Signifying her acquisition of a second, ephemeral body**, a heavenly light appears above her head.***
And the body politic**** appears to have gotten up her nose, which is always a hazard in these situations.
*This may be because a bunch of hedgehogs in a wet paper bag could have done a better job than Henry VI.
***People who want to make jokes about there being enough of her to go around for two bodies can turn their attention to Henry VIII, as a more fitting object for those kinds of jokes.
***There may be alternative explanations for this phenomenon.
****Since I’m sure all of you want a more elaborate discussion of how to acquire a body politic, I will refer you to The King’s Two Bodies: A Study of Mediaeval Political Theology by Ernst Kantorowicz.
The recent Pixar film WALL-E repopularized a song from Hello Dolly, the song that is, in my opinion, the most insipid one of the whole film.
Yesterday, watching Margaret move her chair all over the living room, and twine herself through the bottom, I couldn’t help but think of another song from the musical, in which Dolly discusses how much she likes arranging things.
Like furniture.
Oh, and apparently daffodils and lives, but it’s the furniture I’m interested in here.

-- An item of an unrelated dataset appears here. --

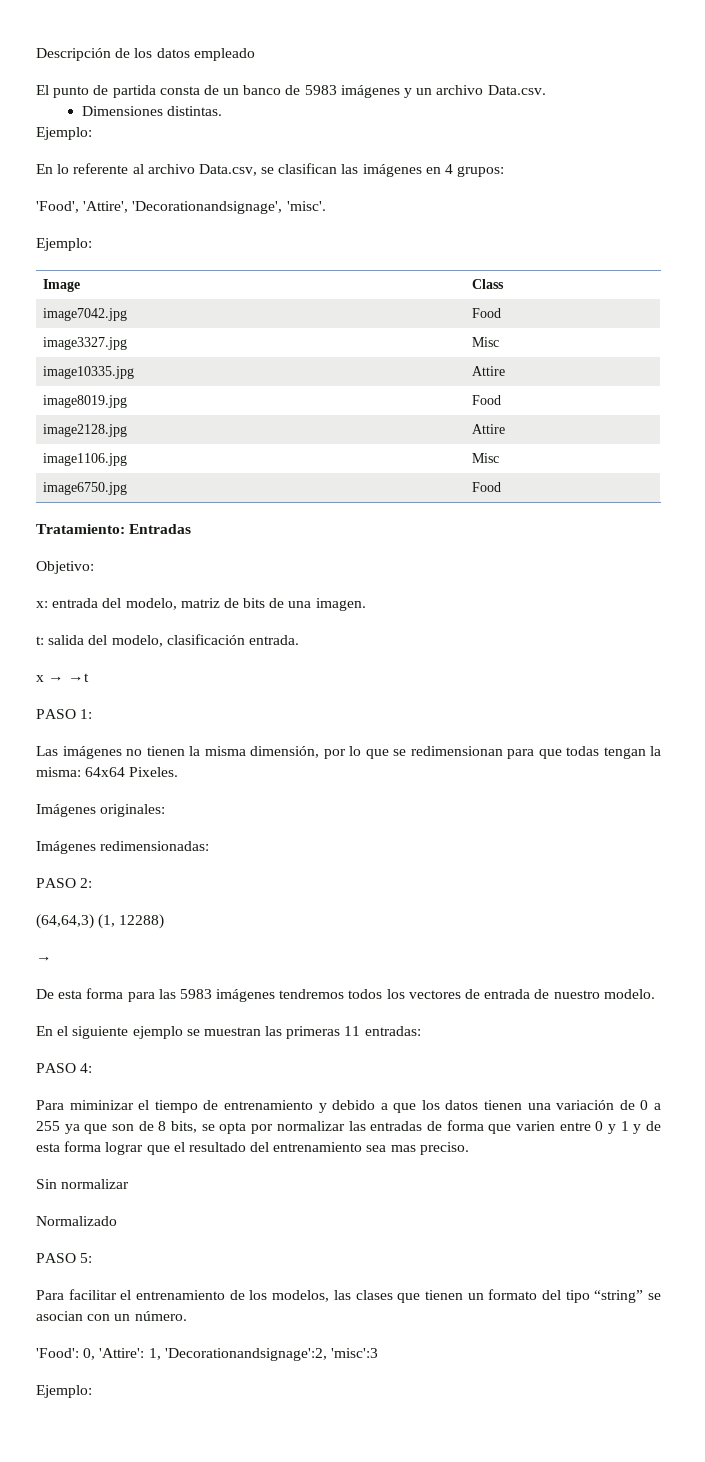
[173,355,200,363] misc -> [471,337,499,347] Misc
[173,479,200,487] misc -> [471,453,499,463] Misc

Now, I’m not saying that I want my daughter to be like Dolly Levi (though probably, being my daughter, she will be convinced that she could arrange other people’s lives far better than they can), but she was displaying very Dolly-ish tendencies the other day.
We have gotten her another chair that is up to her fighting weight, and she seems rather fond of it.
But the other day, she decided that she wanted it to be somewhere other than where it was.
So she threaded herself through it, grabbed the nearest electrical cord,
checked to make sure I was watching,
and took off.
So she didn’t get far. But look how happy she is to have gotten it to move at all.
I took my eyes off Margaret briefly* today, and when I turned back around, she had pulled herself up on a chair.
I’m not opposed to this, but it certainly took me a little by surprise. I mean, I don’t know that I want her to learn to stand up until she can have it explained to her that the ground is hard, and it’s a bad idea to smack into it with her head.
Which, incidentally, she did shortly after this picture was taken.
I have to keep reminding myself that it’s all part of learning to be a person, but I think that I may have to invest in some more foam padding until she really gets a handle on things.
*For the time that it took to feed the cat, as it happens.